Monday, July 27, 2009

Parcul Titan

Joshua is headed out to Kiev next week and I'm really looking forward to a quiet week at home. Living across the street from one of Bucuresti's most lovely parks keeps me from feeling trapped in the city in the summer. You can't tell we live in the most densely populated city in Europe from these pics, can you? If you look closely though, you can find a turtle:)

We're feeling very cosmopolitan lately...

We enjoyed hosting a family from Russia overnight last night. They came to meet a Romanian missionary to Siberia who is back here for a few weeks. They are a wonderful family who are dear friends of the Romanian missionary and his family. As far as we can tell, they are not believers. We look forward to seeing them again before they head back to Russia. It was a great opportunity for us to give a little help to a Romanian who has already been mobilized and sent out as a missionary. Noemi really enjoyed playing with their daughter until late at night and then again as soon as she woke up. Playing with toy animals on a pirate ship somehow transcends the language barrier

Joshua is really looking forward to meeting the team from Oakridge Community Church in Kiev next week to work in a children's hospital. It feels oddly normal for him to be travelling to a new country because it's just next-door (yet somehow takes 27 hours to travel by train).

Wednesday, July 15, 2009

It was a good day!

We have actually been having lots of good days. Joshua has a monthly pass for all the trams, buses and trolley-buses in Bucharest and is enjoying exploring and experiencing new things. Since that sounds like way less fun to me with two kids in tow I tend to spend more of my time in our neighborhood. I took a bunch of pictures of our neighborhood for another post to show you why I don't feel the need to get away from it all.

Romania just might be the most welcoming country to move to, as a foreigner.
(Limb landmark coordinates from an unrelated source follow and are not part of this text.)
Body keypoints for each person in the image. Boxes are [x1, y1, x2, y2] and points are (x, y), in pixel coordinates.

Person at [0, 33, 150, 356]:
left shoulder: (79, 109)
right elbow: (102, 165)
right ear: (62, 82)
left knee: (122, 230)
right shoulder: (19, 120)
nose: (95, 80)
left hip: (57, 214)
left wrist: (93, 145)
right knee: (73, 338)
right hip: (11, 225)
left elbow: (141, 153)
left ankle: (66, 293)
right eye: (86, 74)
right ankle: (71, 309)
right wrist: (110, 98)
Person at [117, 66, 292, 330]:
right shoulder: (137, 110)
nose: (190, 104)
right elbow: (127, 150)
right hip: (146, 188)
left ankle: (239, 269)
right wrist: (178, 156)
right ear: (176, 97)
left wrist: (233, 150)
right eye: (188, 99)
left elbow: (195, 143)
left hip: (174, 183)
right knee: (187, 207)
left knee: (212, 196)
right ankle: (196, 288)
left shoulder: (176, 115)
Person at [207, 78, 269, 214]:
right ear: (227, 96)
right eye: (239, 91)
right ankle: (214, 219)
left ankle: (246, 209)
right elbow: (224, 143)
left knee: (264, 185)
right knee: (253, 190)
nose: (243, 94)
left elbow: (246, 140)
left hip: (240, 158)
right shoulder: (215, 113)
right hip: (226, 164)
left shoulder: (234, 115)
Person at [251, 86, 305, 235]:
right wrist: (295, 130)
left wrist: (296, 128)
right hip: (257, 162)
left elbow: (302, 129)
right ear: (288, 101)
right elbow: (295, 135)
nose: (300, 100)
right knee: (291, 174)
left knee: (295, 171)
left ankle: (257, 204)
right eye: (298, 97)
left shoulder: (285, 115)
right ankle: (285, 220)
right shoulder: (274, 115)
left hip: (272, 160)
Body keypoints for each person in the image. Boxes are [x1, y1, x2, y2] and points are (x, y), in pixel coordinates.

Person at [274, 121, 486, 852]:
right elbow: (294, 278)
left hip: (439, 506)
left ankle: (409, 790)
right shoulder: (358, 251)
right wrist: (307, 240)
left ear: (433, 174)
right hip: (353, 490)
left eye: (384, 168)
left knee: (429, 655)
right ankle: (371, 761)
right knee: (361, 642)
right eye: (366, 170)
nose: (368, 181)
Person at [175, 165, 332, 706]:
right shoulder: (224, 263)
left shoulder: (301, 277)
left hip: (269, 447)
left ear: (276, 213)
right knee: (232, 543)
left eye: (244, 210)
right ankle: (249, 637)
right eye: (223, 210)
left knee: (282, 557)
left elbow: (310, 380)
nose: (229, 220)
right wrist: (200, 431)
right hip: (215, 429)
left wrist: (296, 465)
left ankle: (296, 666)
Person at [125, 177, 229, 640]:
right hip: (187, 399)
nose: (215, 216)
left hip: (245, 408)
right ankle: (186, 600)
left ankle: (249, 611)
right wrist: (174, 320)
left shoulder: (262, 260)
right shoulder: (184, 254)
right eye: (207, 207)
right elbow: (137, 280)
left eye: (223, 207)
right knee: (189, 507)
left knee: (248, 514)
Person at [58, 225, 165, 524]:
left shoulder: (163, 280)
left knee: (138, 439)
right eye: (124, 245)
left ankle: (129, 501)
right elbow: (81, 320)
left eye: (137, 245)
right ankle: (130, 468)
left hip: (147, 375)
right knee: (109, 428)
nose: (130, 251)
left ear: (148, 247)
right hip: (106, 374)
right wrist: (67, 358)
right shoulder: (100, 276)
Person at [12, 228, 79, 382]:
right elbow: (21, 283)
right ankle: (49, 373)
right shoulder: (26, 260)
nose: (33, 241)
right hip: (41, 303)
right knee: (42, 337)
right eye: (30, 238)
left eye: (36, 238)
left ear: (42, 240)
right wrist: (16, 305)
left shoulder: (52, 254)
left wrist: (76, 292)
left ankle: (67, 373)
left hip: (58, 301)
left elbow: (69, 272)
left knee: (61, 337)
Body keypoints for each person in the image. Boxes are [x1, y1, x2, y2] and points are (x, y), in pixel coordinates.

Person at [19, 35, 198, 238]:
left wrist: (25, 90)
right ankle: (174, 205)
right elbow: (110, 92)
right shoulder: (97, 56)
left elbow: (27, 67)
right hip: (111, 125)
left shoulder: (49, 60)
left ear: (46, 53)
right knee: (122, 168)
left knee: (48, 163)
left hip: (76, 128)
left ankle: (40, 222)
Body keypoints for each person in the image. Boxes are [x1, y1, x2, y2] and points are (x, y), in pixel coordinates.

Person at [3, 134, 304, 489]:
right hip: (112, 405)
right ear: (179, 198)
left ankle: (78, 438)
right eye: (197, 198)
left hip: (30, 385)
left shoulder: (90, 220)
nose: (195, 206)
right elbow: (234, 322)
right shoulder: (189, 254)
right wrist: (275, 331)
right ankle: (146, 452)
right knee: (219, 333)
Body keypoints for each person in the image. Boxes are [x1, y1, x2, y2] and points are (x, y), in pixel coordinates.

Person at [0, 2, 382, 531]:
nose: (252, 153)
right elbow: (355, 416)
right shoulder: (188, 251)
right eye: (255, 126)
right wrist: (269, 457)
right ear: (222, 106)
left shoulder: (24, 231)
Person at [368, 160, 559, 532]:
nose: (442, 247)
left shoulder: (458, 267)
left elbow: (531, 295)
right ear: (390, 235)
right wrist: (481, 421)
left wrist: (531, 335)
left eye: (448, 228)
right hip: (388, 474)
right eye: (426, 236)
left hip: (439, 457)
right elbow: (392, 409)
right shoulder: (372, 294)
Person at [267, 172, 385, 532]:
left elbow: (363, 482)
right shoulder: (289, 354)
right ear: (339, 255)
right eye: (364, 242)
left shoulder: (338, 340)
The people here are so incredibly patient and encouraging. That said, language and culture acquisition is still hard work. God has placed a lot of Romanians in our lives who are a great blessing to us in this process and I am so thankful for them! Today I met with a young mother in the park, who only speaks Romanian and I was so excited because, for the most part, I could understand her. She was really patient while I laboriously strung my words together into sentences. Even more exciting to me is the fact that she is someone who I can be a blessing to now, even with the limitation of my linguistic abilities ... or lack thereof. I'm farther down the road of motherhood and have the deep resources of a great God to draw on. She is home alone with a young baby most of the time and spending time with her in the park is something I can do with my children around. I have received so much here that I'm looking forward to being able to pour out grace as well.

Saturday, July 4, 2009

The Visa Process in Numbers

# of visits we have made to the Visa office in the past two months: 7

# of Visas we have in hand: 2

# of ice-cream cones bought to appease children tired of waiting at the visa office: approximately 6, but who's counting

# of visits to the visa office before they actually give us cards for Noemi and Isobel: anybody's guess

# of months before we get to turn around and do this all over again: 10.5

That said, it's totally worth it to be here in Romania.